» OBJECTIFS
1/ Relevez tous les noms de personnes cités dans l'entretien sur le Proche-Orient.
2/ Répondez brièvement à chaque question d'après l'entretien sur le Proche-Orient.
(a) Selon A. Sharon, que faut-il faire ?
(b) Où y avait-il encore des combats le matin même ?
(c) Qui est désigné comme président en exercice de l'Union européenne ?
3/ Poursuivez l'entretien sur le Proche-Orient après sa dernière réplique.

» TEXTE
++++++++++++++++++++
F. Laborde - D'abord un mot sur la situation internationale : ce qui se passe en Israël, en dépit des demandes de plus en plus pressantes du président G. Bush - A. Sharon déclare qu'il faut "finir le travail", pour employer son expression, et il y avait encore des combats ce matin autour de la Basilique de la Nativité à Bethléem -, cela veut dire que plus personne ne peut faire pression sur Israël ?
- "Cela veut dire qu'en tout cas, les acteurs qui sont pour l'instant sur la scène, ne sont pas suffisamment forts pourtant les Etats-Unis sont une grande puissance, mais je pense que les Etats-Unis sont trop seuls. Si l'Europe existait et faisait son travail, probablement une voix complémentaire à celle des Etats-Unis serait utile. Je suis frappé de voir ce qu'est le silence de l'Europe et je me demande pourquoi les dirigeants français, le Premier ministre et le Président de la République ne demandent pas la convocation d'urgence d'un sommet européen, que les dirigeants de l'Europe se mettent d'accord sur un message - ils ont les moyens de faire entendre ce message."

Mais il faudrait quoi, par exemple ? Quand le président en exercice de l'Union européenne, M. Aznar, qui dit qu'il était prêt à aller en Israël, il aurait fallu que J. Chirac dise : "Eh bien, d'accord je vous accompagne", que L. Jospin dise ... ?
- "Il aurait fallu que tous les dirigeants européens disent : "Nous le soutenons". Et s'ils l'avaient dit, les choses auraient été différentes. Il y a en Europe des liens si forts avec le Proche Orient, les deux belligérants, côté arabe, côté palestinien et côté israélien, il y a des liens si forts, que naturellement, la parole d'une Europe qui s'entendrait serait forcément plus entendue."
++++++++++++++++++++
» EXTRAIT DE DONNÉES

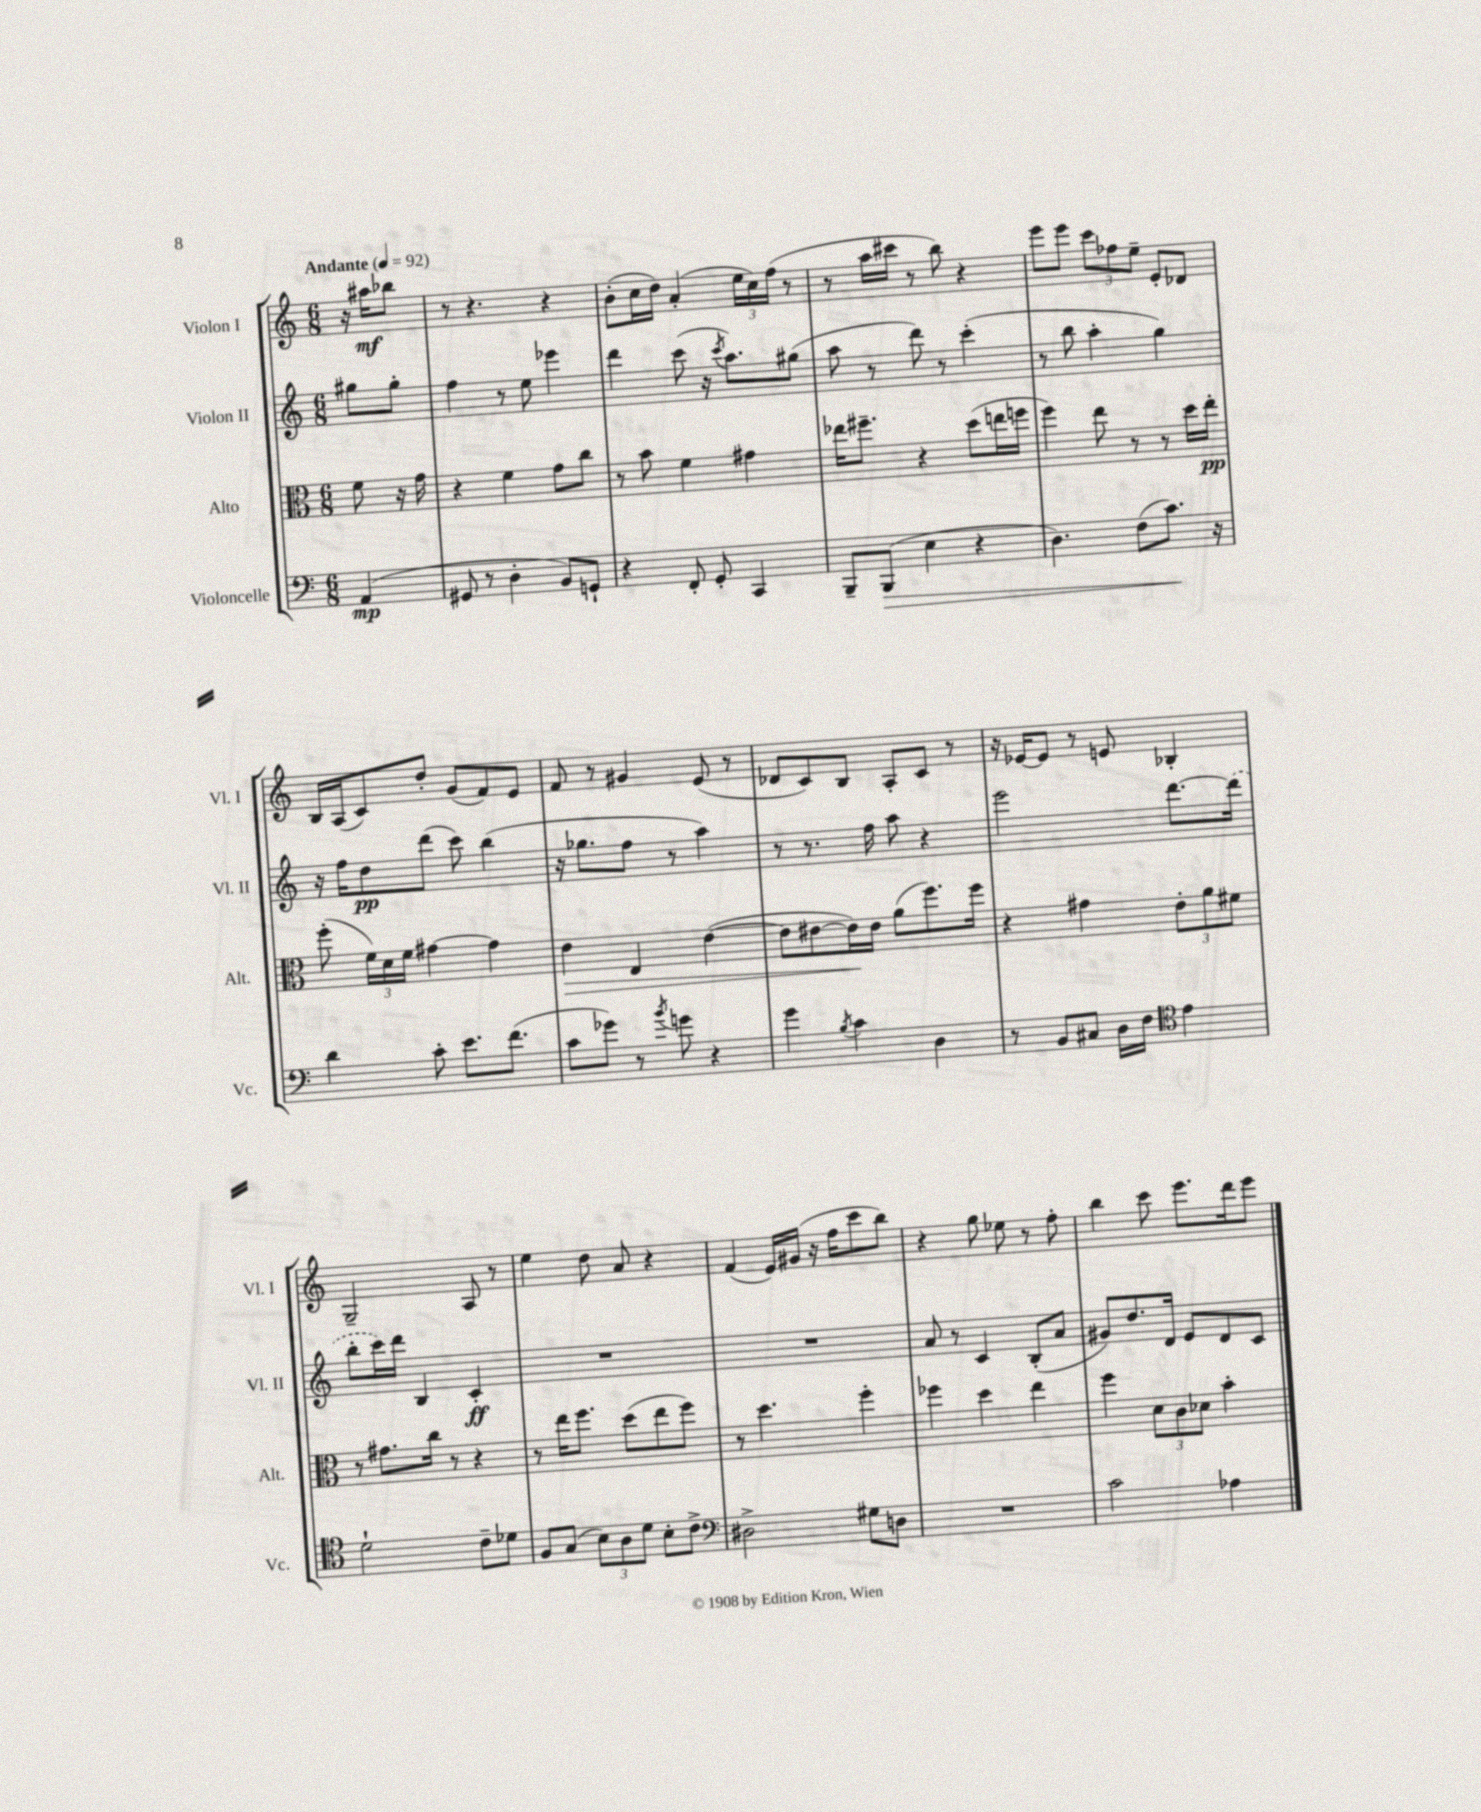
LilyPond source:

<<
\new StaffGroup <<
\new Staff = "s0" \with { instrumentName = "Violon I" shortInstrumentName = "Vl. I" } {
    \clef treble \key c \major \numericTimeSignature \time 6/8 \partial 4 \tempo "Andante" 4 = 92
    \autoBeamOff r16 ais''16[\mf bes''8] |
    r8 r4. r4 |
    b'8[-.( c''16 d''16]) a'4-.( \tuplet 3/2 { e''16[ c''16) f''16]( } r8 |
    r8 a''16[ cis'''16] r8 b''8) r4 |
    e'''8[ e'''8] \tuplet 3/2 { c'''8[ fes''8 e''8]-- } e'8[-. des'8] |
    b16[ a16( c'8) d''8]-. g'8[( f'8) e'8] |
    f'8 r8 gis'4 e'8( r8 |
    des'8[ c'8) b8] a8[-. c'8] r8 |
    r16 ees'16[~ ees'8] r8 e'8 bes4-. |
    g2-- a8 r8 |
    e''4 d''8 a'8 r4 |
    f'4( e'16[) gis'16]( r16 f''16[ c'''8 b''8]) |
    r4 g''8 ees''8 r8 f''8-. |
    b''4 c'''8 e'''8.[ d'''16 e'''8] \bar "|." |
}
\new Staff = "s1" \with { instrumentName = "Violon II" shortInstrumentName = "Vl. II" } {
    \clef treble \key c \major \numericTimeSignature \time 6/8 \partial 4
    \autoBeamOff gis''8[ gis''8]-. |
    f''4 r8 e''8 ees'''4 |
    d'''4 c'''8( r16 \acciaccatura { c'''8 } a''8.[) gis''8]( |
    a''8 r8 d'''8) r8 c'''4-.( |
    r8 b''8 a''4-. g''4) |
    r16 f''16[ d''8\pp d'''8]( c'''8) b''4( |
    r16 ges''8.[ f''8] r8 a''4) |
    r8 r8. f''16 a''8 r4 |
    e'''2 d'''8.[~ \once \slurDashed d'''16]( |
    b''8[-. c'''16) d'''16] b4 c'4-.\ff |
    R2. |
    R2. |
    a'8 r8 c'4 b8[-.( a'8] |
    gis'8[) d''8. d'16] e'8[ d'8 c'8] \bar "|." |
}
\new Staff = "s2" \with { instrumentName = "Alto" shortInstrumentName = "Alt." } {
    \clef alto \key c \major \numericTimeSignature \time 6/8 \partial 4
    \autoBeamOff f'8 r16 g'16 |
    r4 f'4 g'8[ c''8] |
    r8 b'8 f'4 gis'4 |
    ees''16[ fis''8.]-- r4 d''8[( e''16 f''16] |
    f''4) e''8 r8 r8 d''16[ e''16]-.\pp |
    f''8-.( \tuplet 3/2 { f'16[) d'16 f'16] } gis'4~ gis'4 |
    e'4\> e4 e'4~( |
    e'8[ eis'8~ eis'16\!) eis'16] a'8[( f''8.) f''16] |
    r4 gis'4 \tuplet 3/2 { e'8[-. a'8 fis'8] } |
    r8 gis'8.[ c''16] r8 r4 |
    r8 e''16[ f''8.] d''8[( e''8 f''8]) |
    r8 d''4. f''4-. |
    fes''4 d''4 e''4 |
    f''4 \tuplet 3/2 { d'8[ c'8 des'8] } b'4-. \bar "|." |
}
\new Staff = "s3" \with { instrumentName = "Violoncelle" shortInstrumentName = "Vc." } {
    \clef bass \key c \major \numericTimeSignature \time 6/8 \partial 4
    \autoBeamOff a,4\mp( |
    gis,8 r8 d4-. b,8[) g,8]-! |
    r4 f,8-. g,8-. c,4 |
    b,,8[-- b,,8]\>( e4 r4 |
    d4.) f8[( c'8.]\!) r16 |
    d'4 c'8-. e'8.[ f'8.]( |
    c'8[ ges'8]) r8 \acciaccatura { b'8 } g'8 r4 |
    g'4 \acciaccatura { b8 } c'4 d4 |
    r8 b,8[ cis8] d16[ f16] \clef tenor e'4 |
    d'2-! c'8[-- des'8] |
    f8[ g8]( \tuplet 3/2 { b8[) a8 d'8] } b8[-. c'8]-> |
    \clef bass dis2-> gis8[ d8] |
    R2. |
    c'2 aes4 \bar "|." |
}
>>
>>
\layout { \context { \Score \remove "Bar_number_engraver" } }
++++++++++++++++++++
» RÉPONSES
1/ F. Laborde, G. Bush, A. Sharon, M. Aznar, J. Chirac, L. Jospin

2/
(a) Il faut « finir le travail ».
(b) Autour de la Basilique de la Nativité, à Bethléem.
(c) M. Aznar.

3/
C'est l'effet de la campagne présidentielle, à votre avis, qui fait qu'effectivement, les deux candidats Chirac et Jospin sont en la matière un peu prudents, pour ne pas s'aliéner peut-être une partie de l'électorat en France ?
- "Oui, il y a quelque chose de cela. Leur voix n'est pas entendue comme elle devrait l'être ou en tout cas, ils ne s'expriment pas comme ils devraient s'exprimer - c'est le cas aussi d'ailleurs pour la situation en France."

Vous, vous êtes allé en Israël...
- "Oui."

Il n'y a pas très longtemps, en pleine campagne électorale...
- "Et à Ramallah..."

Pourquoi avez-vous fait cette démarche ? Parce qu'indépendamment de la campagne électorale, il y a effectivement des voyages qu'il faut faire ?
- "Je suis allé à Jérusalem et à Ramallah, parce que je voyais bien qu'il y avait là une bombe qui était sur le point d'exploser et que la campagne électorale présidentielle est une élection où on doit faire entendre en matière de politique étrangère et de politique européenne, une ligne. J'y suis donc allé, j'ai rencontré tous les dirigeants israéliens et palestiniens, pour manifester l'inquiétude qui devrait être celle de tous les dirigeants. Je suis rentré et j'ai écrit au Président de la République, comme Président de la République, en lui disant qu'il fallait qu'il fasse en sorte que l'Europe s'exprime, qu'il faut qu'il demande une expression européenne, parce que tout montrait qu'entre Sharon et Arafat, les gouvernements israéliens, le gouvernement palestinien, le soupçon était si fort, qu'on allait droit dans le mur. Hélas, on y est."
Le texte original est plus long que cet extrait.